You’ve probably heard a comment or two about Feng Shui when it comes to interior design. It refers to a traditional art form of design that evokes balance and harmony. Feng Shui is rooted in ancient Asian culture and has slowly made its way into international design.
Tradition in China, where Feng Shui originated, believes that the layout of a home, office, garden or other building will have a direct impact on a person’s health and wealth. When done right, it will evoke a sense of success and prosperity, but poor Feng Shui generates bad energy. You don’t have to worry that your life will be in ruins if the couch is angled poorly, but proper Feng Shui has been adopted by many American designers because of its aesthetic benefits. Feng Shui improves the way rooms flow from one to the next and lifts the mood in a room. It allows people to relax at home and work more productively in the office.
Declutter to Improve Feng Shui
Commercials and ads bombard us all day telling us to accumulate things. Eventually, many people find themselves surrounded by clutter. It’s all stuff that they haven’t used for years but just can’t get rid of. Letting go isn’t easy. It’s probably not at hoarder-level chaos but take a look in the average person’s garage and you’ll see skis that haven’t been used in forever, and old bikes long outgrown. Clutter is the enemy of Feng Shui because it interrupts flow. It’s disjointed and disrupts positive energy in a home. Decluttering can be difficult, but the process is freeing. Not only do you improve Feng Shui by opening up more space in your home, you achieve inner peace knowing that there’s more to life than possessions. Focus can turn towards arranging your home for maximum Feng Shui once the clutter is out of the way.
Feng Shui’s Five Elements
Using Feng Shui in interior design begins with incorporating its five basic elements: wood, water, fire, earth, and metal.
Wood – Wood denotes creativity and growth. Using wooden elements in a home is believed to promote strength, flexibility and symbolize new birth. Wood has a calming effect, but if used too excessively, it can make a home feel rigid. Easy ways to bring wood into a home is to place plants around, and to seek out natural accents on furniture like chairs and tables.
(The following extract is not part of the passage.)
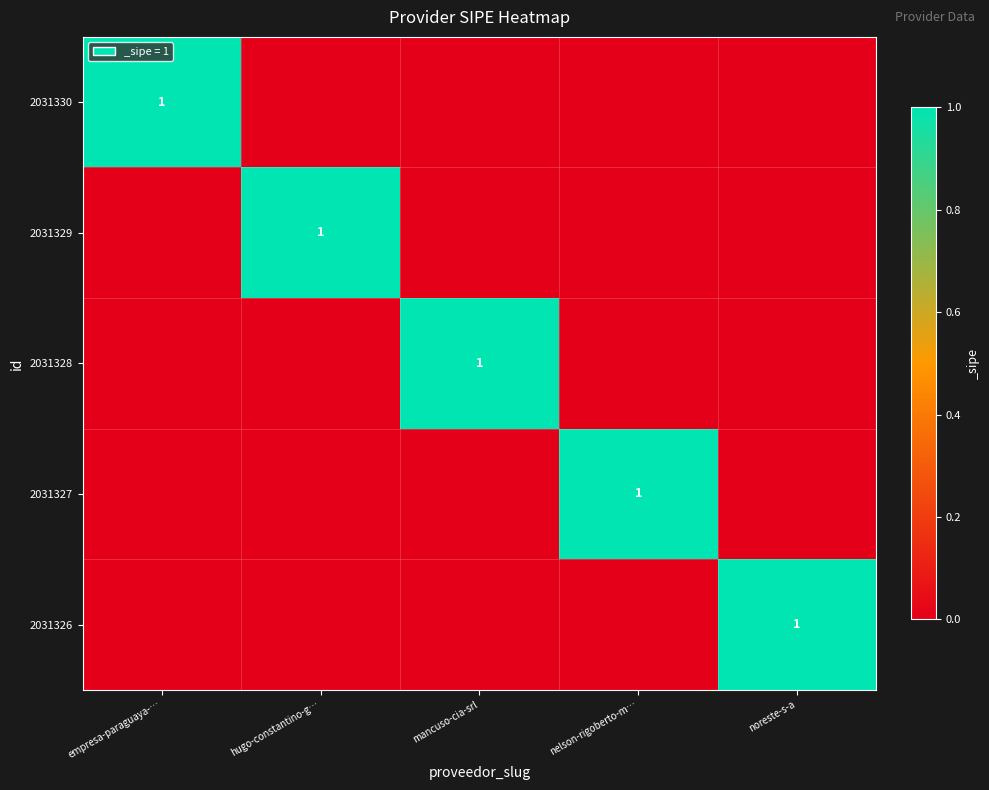

Between empresa-paraguaya-… and nelson-rigoberto-m…, which is larger?

empresa-paraguaya-…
Water – Water elements in a home stoke spirituality and peace. A water element in the house is also great because it makes calming ambient noise. If you don’t want the risk of a fish tank or fountain spilling in your house, opt for water colors like deep blue and sea green in your textiles. They’re believed to increase sympathy and stave off feelings of stress or loneliness. Mirrors and other reflective materials also belong to the water element.
Fire – Fire represents passion and leadership. Fire warms the home and instills boldness in people who live around it. Without fire, people are believed to have a lack of direction in their lives which can lead to low self-esteem. Candles, fireplaces, and other fire elements are a great way to break up monotonous rooms. Taking full advantage of natural sunlight is another great way to add more “fire” into a home. If you’re still looking to bring more fire elements in, colors like pink and red are a great choice.
Earth – Earth is a grounding force that emits a feeling of sturdiness and strength. Too many earthy elements in a home can be dry. It comes off as too monotone. However, homes that lack earth tones represent the absence of focus. Earth colors include brown, sand, tan, and green. A great way to add more earth into a home is with landscape art, pottery, and rectangular furniture.
Metal – Metal stands for clarity and logic. It’s clear cut, and analytic. While too much metal can come off cold and emotionless, adding some metal elements into a home is thought to improve clarity. Silver, and gold colors are fantastic ways to add metal tones in a house, as are metal lamps and other finishes. It’s believed that metal fits best in round shapes like circles and ovals, rather than the harsh angles of squares or rectangles.
Take Advantage of Light
There are times that dim lighting works, but usually it suppresses moods. Making sure there is good lighting in a space is a fundamental to good Feng Shui. Don’t settle for dark hallways or corners in the home. Buy higher wattage lights that will brighten up the place. It will have a direct impact on how you feel inside. Open as many windows as you can to let natural light in whenever possible. Mirrors also reflect light and energy. Make sure to hang a few mirrors around the house but be selective about where you put them. Mirrors that reflect beautiful parts of your home will put off good energy. Avoid having them reflect a bathroom or a messy kitchen.
Start small by opening up the front door more often. It’s believed that energy flows into a home from the outside, so open up the door. You will at least get the benefit of more natural light and hopefully a nice breeze. Buy a few plants and put them around your house. The natural green and wood will have a calming effect inside. Tending to them and seeing them go will also give you a sense of satisfaction. If you’re going to focus on one room in the house, start with your bedroom. It’s where you spend a lot of time, most of it fast asleep. Purchase high quality fabrics and curtains that make the room peaceful. Go for earth or water elements that will make falling asleep easier. Improved sleep is one of the key aspects to living a happier, healthier life. You don’t have to completely overhaul your house to add Feng Shui. Focusing on these small steps will help you know if the design theme is for you.